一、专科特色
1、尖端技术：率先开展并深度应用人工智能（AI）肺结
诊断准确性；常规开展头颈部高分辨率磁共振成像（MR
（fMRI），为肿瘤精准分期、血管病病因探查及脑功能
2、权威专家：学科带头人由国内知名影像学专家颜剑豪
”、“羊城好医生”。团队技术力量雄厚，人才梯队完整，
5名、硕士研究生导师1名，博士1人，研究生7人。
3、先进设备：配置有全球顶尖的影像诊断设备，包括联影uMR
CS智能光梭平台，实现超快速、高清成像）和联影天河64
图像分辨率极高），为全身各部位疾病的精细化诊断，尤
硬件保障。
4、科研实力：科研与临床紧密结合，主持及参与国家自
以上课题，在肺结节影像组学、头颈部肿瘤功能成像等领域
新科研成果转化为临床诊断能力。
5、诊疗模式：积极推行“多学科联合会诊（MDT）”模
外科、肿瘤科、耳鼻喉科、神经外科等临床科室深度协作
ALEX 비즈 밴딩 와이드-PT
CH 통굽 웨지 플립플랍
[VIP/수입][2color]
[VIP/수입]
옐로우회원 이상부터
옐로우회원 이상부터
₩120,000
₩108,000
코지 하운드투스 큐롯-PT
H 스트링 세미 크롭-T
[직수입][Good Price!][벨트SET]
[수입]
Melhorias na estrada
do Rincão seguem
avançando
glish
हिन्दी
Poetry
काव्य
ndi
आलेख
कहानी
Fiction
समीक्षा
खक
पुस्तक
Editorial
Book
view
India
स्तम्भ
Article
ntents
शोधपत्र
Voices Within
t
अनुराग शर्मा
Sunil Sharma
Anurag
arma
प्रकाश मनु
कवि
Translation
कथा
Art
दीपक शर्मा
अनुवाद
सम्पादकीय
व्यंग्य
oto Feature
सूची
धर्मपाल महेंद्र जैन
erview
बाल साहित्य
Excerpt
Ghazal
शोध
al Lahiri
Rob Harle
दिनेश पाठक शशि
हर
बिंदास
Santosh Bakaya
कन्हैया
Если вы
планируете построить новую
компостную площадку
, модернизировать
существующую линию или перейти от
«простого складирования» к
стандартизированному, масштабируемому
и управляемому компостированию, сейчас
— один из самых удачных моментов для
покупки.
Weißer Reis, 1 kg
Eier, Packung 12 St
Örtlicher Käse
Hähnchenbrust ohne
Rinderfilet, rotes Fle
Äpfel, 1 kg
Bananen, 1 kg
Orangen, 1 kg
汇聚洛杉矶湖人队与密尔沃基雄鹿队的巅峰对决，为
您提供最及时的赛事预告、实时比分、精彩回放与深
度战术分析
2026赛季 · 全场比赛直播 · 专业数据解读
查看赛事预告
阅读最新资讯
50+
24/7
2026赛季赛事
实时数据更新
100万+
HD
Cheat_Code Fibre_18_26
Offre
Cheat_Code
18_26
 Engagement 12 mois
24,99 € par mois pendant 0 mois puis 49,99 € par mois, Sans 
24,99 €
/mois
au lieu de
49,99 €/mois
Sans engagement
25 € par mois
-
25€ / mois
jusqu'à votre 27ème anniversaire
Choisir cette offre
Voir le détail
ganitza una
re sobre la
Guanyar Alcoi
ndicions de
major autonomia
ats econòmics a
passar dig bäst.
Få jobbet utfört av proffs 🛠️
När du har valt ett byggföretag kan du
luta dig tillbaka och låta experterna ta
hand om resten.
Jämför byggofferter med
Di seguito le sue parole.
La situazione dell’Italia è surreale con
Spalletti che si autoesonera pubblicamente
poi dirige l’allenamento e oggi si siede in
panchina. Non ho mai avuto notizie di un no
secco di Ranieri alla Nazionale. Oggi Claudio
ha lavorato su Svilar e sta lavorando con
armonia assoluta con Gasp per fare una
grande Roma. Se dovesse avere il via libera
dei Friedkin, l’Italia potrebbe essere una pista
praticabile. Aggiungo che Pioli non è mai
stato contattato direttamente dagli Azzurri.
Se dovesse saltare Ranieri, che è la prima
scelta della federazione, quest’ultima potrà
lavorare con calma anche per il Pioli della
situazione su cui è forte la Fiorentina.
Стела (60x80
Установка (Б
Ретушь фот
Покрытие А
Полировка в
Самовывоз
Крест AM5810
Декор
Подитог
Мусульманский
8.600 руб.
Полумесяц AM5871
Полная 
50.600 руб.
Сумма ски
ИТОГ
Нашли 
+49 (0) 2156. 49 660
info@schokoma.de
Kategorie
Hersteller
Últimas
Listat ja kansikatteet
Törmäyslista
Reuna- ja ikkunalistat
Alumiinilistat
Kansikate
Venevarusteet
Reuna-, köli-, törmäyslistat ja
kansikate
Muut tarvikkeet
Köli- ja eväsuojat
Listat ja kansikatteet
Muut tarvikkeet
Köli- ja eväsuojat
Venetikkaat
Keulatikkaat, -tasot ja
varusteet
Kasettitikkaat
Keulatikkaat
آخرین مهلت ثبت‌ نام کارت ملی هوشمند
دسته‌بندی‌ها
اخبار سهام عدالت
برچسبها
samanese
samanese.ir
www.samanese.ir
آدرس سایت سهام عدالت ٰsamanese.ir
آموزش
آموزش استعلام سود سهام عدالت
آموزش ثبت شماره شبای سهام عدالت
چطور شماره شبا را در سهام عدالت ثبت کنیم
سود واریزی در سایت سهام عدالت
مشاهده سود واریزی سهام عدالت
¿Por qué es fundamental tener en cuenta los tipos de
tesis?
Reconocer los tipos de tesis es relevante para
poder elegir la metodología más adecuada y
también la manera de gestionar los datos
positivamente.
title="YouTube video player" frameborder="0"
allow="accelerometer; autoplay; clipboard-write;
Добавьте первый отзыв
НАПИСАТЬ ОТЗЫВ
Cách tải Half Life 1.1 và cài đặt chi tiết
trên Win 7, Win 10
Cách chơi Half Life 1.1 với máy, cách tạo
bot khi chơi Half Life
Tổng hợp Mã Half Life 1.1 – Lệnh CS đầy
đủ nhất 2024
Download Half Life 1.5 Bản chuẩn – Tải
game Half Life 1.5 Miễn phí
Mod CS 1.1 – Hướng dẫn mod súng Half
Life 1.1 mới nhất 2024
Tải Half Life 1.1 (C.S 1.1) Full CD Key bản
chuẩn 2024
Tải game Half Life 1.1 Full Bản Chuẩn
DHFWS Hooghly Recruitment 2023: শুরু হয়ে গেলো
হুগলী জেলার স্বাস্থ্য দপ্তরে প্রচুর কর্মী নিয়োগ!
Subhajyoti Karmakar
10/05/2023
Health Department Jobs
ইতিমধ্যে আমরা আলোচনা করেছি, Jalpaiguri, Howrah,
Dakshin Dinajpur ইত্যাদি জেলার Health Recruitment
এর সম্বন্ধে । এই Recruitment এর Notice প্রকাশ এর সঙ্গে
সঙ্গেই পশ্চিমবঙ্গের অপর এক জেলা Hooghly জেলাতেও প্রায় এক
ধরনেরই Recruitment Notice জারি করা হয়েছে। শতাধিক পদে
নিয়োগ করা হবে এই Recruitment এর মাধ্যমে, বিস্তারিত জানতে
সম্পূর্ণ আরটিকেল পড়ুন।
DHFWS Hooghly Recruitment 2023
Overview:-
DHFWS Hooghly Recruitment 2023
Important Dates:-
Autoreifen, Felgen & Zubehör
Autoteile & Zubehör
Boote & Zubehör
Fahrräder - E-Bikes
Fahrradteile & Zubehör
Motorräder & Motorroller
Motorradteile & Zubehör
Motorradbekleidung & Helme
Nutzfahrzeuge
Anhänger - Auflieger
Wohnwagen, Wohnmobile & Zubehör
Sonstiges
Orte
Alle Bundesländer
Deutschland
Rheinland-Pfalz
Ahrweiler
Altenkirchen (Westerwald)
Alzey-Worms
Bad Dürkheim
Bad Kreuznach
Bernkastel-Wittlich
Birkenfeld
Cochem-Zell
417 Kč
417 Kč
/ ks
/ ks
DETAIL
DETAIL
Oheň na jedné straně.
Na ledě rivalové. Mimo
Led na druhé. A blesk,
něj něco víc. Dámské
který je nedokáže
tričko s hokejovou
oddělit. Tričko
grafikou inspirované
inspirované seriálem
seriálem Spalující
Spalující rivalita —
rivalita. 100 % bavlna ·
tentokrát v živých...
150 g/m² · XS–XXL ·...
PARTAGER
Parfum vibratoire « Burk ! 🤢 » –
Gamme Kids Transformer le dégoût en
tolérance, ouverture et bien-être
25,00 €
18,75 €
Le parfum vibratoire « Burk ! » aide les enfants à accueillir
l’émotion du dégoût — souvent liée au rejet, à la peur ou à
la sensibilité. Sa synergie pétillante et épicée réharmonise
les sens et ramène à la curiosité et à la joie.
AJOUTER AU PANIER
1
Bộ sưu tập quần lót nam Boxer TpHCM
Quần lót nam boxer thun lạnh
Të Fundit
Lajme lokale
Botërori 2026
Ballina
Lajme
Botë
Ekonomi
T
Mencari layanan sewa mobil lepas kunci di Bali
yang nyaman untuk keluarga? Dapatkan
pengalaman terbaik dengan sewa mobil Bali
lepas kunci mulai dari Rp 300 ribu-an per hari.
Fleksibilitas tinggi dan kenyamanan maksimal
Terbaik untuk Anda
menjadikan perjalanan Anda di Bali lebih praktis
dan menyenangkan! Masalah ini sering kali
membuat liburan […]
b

Exercise objective: Transcribe verbatim. Cover the lines from the first line of the entries above to the line containing "以上课题，在肺结节影像组学、头颈部肿瘤功能成像等领域", inclusive.

Response area:
一、专科特色
1、尖端技术：率先开展并深度应用人工智能（AI）肺结
诊断准确性；常规开展头颈部高分辨率磁共振成像（MR
（fMRI），为肿瘤精准分期、血管病病因探查及脑功能
2、权威专家：学科带头人由国内知名影像学专家颜剑豪
”、“羊城好医生”。团队技术力量雄厚，人才梯队完整，
5名、硕士研究生导师1名，博士1人，研究生7人。
3、先进设备：配置有全球顶尖的影像诊断设备，包括联影uMR
CS智能光梭平台，实现超快速、高清成像）和联影天河64
图像分辨率极高），为全身各部位疾病的精细化诊断，尤
硬件保障。
4、科研实力：科研与临床紧密结合，主持及参与国家自
以上课题，在肺结节影像组学、头颈部肿瘤功能成像等领域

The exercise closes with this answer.